Additionally, other areas with at least 10 major manufacturing investments include Phoenix, AZ, Columbus, OH and Indianapolis, IN. “Manufacturing has had an even more visible impact on a much smaller market, like Savannah, GA,” the report said, citing Hyundai’s Metaplant as the main reason.
The Inevitable Snags
While the report was generally positive about manufacturing investments, it also indicated that it is “in a maelstrom moment, being catalyzed and constrained by a cavalcade of forces.” The multiple challenges include:
- Ongoing geological tensions
- Technological advancement in future-shaping industries
- Evolving technology policies
- Power and labor constraints
While tariffs and trade issues put pressure on supply chains, “the U.S. government is making significant moves in this sector,” which have included reducing regulatory barriers to production, striking agreements with mineral-rich allies and allocating $7.5 billion toward critical mineral investments.

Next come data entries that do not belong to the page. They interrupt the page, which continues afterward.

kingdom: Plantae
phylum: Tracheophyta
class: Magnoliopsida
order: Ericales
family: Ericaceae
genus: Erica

The report concluded by calling for liquidity across the entire manufacturing value chain. In citing $50 billion in major manufacturing projects cancelled over the past five years, the report noted that the underlying issue remains financial pressures.
“Financial viability and securing capital are now as critical as other site selection fundamentals, such as power and labor,” the report added.